Les multiples vies d’ Alitalia : grandeur et décadence d’un Capocannoniere


L’histoire de cette compagnie est pour le moins compliquée. Il faudrait la plume d’un Alexandre Dumas pour la retracer avec toute la saveur nécessaire. Depuis sa création le 19 septembre 1946 jusqu’à maintenant elle a connu pas moins de 4 restructurations majeures et une dizaine de présidents ou directeurs généraux depuis 2000.

Par quelle fatalité une des plus flamboyantes compagnies européennes des années 1970 a-t-elle pu plonger dans une spirale infernale pour passer de 28 000 salariés et plus de 28 millions de passagers en 1990 à la situation actuelle qui l’amènera à seulement 6 500 postes de travail, le tout avec une énième nouvelle structure administrative : l’ITA (Italia Transporti Aereo) qui reprendra la marque et ce qui reste des actifs au 01 janvier 2021.

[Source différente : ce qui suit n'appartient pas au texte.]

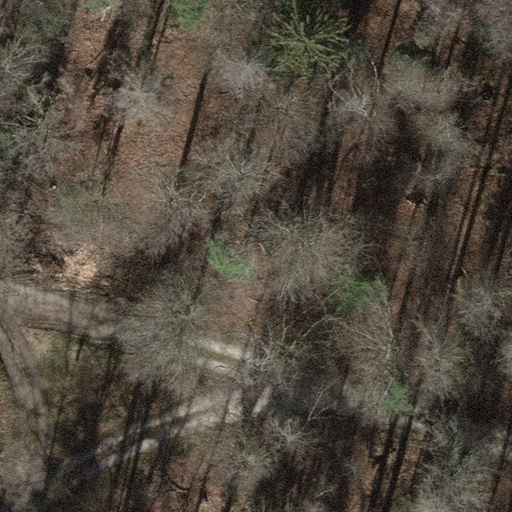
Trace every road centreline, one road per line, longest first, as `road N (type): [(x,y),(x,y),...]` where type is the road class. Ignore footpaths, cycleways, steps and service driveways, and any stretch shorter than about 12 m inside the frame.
road 1 (track): [(511,441),(0,276)]
road 2 (track): [(38,487),(297,371)]
road 3 (track): [(19,281),(38,487),(23,511)]
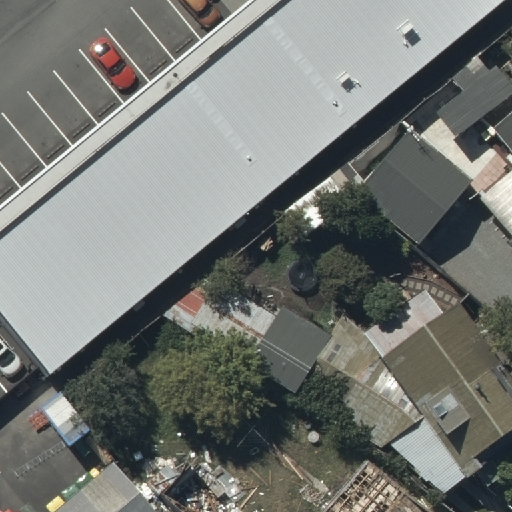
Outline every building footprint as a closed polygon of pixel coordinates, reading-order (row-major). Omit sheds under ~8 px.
[(250,0),(0,204),(0,337),(44,390),(508,0),(250,0)] [(511,122),(492,140),(511,163),(511,166),(478,196),(485,204),(480,209),(511,245),(511,247),(502,256),(511,267),(511,122)] [(469,187),(397,129),(366,156),(384,170),(358,203),(418,251),(469,187)] [(188,296),(161,322),(186,337),(189,332),(249,370),(247,374),(379,455),(388,450),(439,501),(473,480),(484,497),(511,479),(511,464),(508,458),(511,455),(511,389),(510,391),(444,287),(357,342),(337,330),(330,343),(283,314),(275,326),(216,289),(205,307),(188,296)] [(0,337),(0,491),(75,426),(44,390),(0,337)] [(167,467),(145,486),(166,511),(243,511),(201,463),(179,481),(167,467)] [(419,511),(363,465),(323,511),(419,511)] [(148,511),(113,471),(64,511),(148,511)]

Cela aurait d’ailleurs pu être pire. Coincée par les règles européennes qui obligeaient la compagnie à rembourser les quelques 900 millions d’euros de prêts consentis par l’Etat italien, Alitalia devait inexorablement disparaître au 30 avril 2020. Or par un nouveau miracle, la Covid 19 est passée par là, bouleversant toutes les règles y compris européennes, ce qui à permis au Gouvernement italien de la sauver ou tout au moins de qu’il en reste.

Comment expliquer qu’un transporteur reconnu, assis sur un marché dynamique, disposant d’une forte expérience internationale, se soit détruit avec cette grande constance ? Vu de l’extérieur il y a bien quelques explications rationnelles : l’arrivée des low-costs, la nécessité d’équilibrer les opérations entre Rome et Milan, le développement des trains rapides qui ont siphonné une grande partie du trafic aérien sur les principaux axes domestiques.

Mais est-ce que cela suffit comme explication ? Après tout, les mêmes contraintes ont également pesé sur la plupart des autres transporteurs européens sans que ces derniers se soient trouvés dans l’incapacité de surmonter les difficultés.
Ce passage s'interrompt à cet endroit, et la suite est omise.